◆ **EXTRACT PROVIDED**:
|
Charles Babbage is popularly known as the
"Father of Computing" for his pioneering work with computing
machines. The use of Jacquard punch cards, chains and
subassemblies, and the logical structure of the modern computer
all developed from the work of Babbage.
Babbage was born in London on December 26, 1791, the
son of Benjamin Babbage, a London banker and grandson to
Benjamin Babbage, who was the Mayor of Totnes, Devon in 1754.
Although Babbage was born in London, he's regarded as a
Devonian.
Born the son of a Banker,
Babbage followed the typical path of a Victorian era "thinking
gentleman", entering Trinity College, Cambridge in 1810, and
receiving his MA in 1817. Babbage occupied the Lucasian chair
of mathematics at Cambridge from 1828 to 1839 and was the
founder of several Victorian era societies and associations,
the most famous of which included the Analytical Society in
1820, and the Statistical Society of London in 1834. Babbage
was considered to be one of England's pre-eminent intellectuals
in an era replete with brilliant minds.
Babbage was known as a lover of the created object, finding
great beauty in things manufactured by man, stamped buttons,
stomach pumps, railways and tunnels, all man's mastery over
nature. This love for intricate creation can be seen in his
designs. His Difference Engine, a device for calculating and
printing mathematical tables by machine consisted of two tons
of brass, hand-fitted steel and pewter clockwork. Babbage
seemed to go against what was described as the era's "growing
divorce between academic science and engineering practice".
Babbage loved practical science, and was among the first to
apply higher mathematics to commercial and industrial problems.
Babbage, along with his draftsmen, conducted pioneering work in
the field of precision engineering. Since the conventional
mechanical drawing used at the time proved inadequate for his
engines, he developed his own abstract notation. He called this
work with mechanical notation "one of the most important
additions I have made to human knowledge". With the die-cast
pewter gear wheels of his Difference Engine, and with his
design of lathes and tool-shapers, Babbage had a huge influence
on the British machine tool industry. The foreman in Babbage's
shop, Sir Joseph Whitworth was responsible for the introduction
of the first series of standard screw threads.
In addition to his great love for the mechanical,
Babbage was enthralled with the field of statistics, and made
great study of statistics of all sorts, everything from his
"Table of Constants of the Class Mammalia" measuring such
constants as the heartbeat of a pig, to an attempt to
mathematically handicap horse races (at which he was notable
unsuccessful).

◆ **RECORDED INFORMATION**:
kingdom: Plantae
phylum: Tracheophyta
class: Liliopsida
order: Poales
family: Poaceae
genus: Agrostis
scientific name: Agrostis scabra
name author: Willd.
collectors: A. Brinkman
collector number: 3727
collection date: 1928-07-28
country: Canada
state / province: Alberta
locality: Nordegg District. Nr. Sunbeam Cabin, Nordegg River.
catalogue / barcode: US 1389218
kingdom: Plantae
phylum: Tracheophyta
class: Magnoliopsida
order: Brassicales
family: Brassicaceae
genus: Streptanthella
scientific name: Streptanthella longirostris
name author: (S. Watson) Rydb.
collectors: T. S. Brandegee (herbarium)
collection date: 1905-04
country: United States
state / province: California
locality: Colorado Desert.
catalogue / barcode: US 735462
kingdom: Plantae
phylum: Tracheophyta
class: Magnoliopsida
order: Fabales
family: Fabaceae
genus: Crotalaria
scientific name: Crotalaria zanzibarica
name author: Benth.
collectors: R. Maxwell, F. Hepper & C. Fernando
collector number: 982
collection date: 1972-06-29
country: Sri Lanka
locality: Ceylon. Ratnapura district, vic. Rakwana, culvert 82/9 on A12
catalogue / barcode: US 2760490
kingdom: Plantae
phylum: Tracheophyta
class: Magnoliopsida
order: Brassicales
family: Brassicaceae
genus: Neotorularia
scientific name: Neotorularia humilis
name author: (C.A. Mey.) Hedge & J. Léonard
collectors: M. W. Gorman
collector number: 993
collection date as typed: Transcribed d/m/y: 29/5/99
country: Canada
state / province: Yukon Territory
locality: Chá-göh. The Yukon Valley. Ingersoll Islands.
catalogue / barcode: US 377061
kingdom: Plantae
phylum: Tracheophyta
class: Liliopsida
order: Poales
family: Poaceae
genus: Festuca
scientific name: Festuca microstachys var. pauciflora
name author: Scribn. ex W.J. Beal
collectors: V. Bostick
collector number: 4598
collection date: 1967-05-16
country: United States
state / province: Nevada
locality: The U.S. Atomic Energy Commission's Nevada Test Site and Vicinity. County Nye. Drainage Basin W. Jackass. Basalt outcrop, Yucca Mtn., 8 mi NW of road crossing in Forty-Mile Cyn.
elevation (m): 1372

◆ **DIRECTIVE**:
Reproduce, word for word, the part of the passage on Charles Babbage between "Babbage was known" and "and industrial problems.", inclusive.

◆ **THE REPLY**:
Babbage was known as a lover of the created object, finding
great beauty in things manufactured by man, stamped buttons,
stomach pumps, railways and tunnels, all man's mastery over
nature. This love for intricate creation can be seen in his
designs. His Difference Engine, a device for calculating and
printing mathematical tables by machine consisted of two tons
of brass, hand-fitted steel and pewter clockwork. Babbage
seemed to go against what was described as the era's "growing
divorce between academic science and engineering practice".
Babbage loved practical science, and was among the first to
apply higher mathematics to commercial and industrial problems.